(Beginning of Material shown)
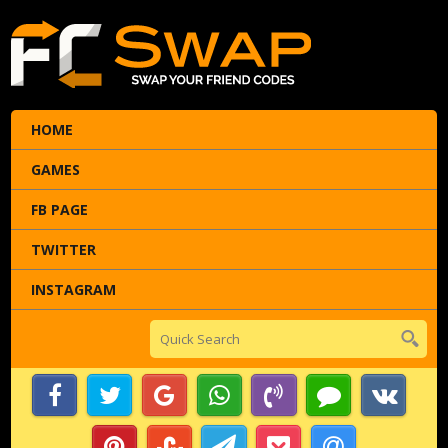
HOME
GAMES
FB PAGE
TWITTER
INSTAGRAM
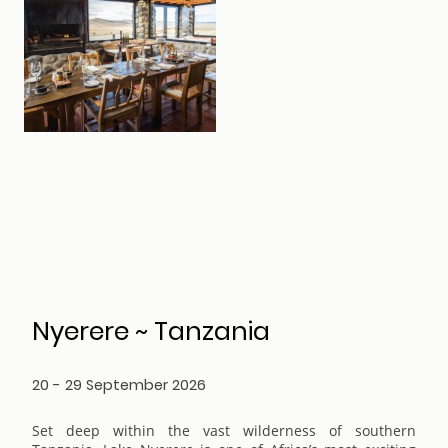
Nyerere ~ Tanzania
20 - 29 September 2026
Set deep within the vast wilderness of southern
(End of Material shown)
Write out each line of the data exactly; the images should be left out.

Exercise response:
HOME
GAMES
FB PAGE
TWITTER
INSTAGRAM
Nyerere ~ Tanzania
20 - 29 September 2026
Set deep within the vast wilderness of southern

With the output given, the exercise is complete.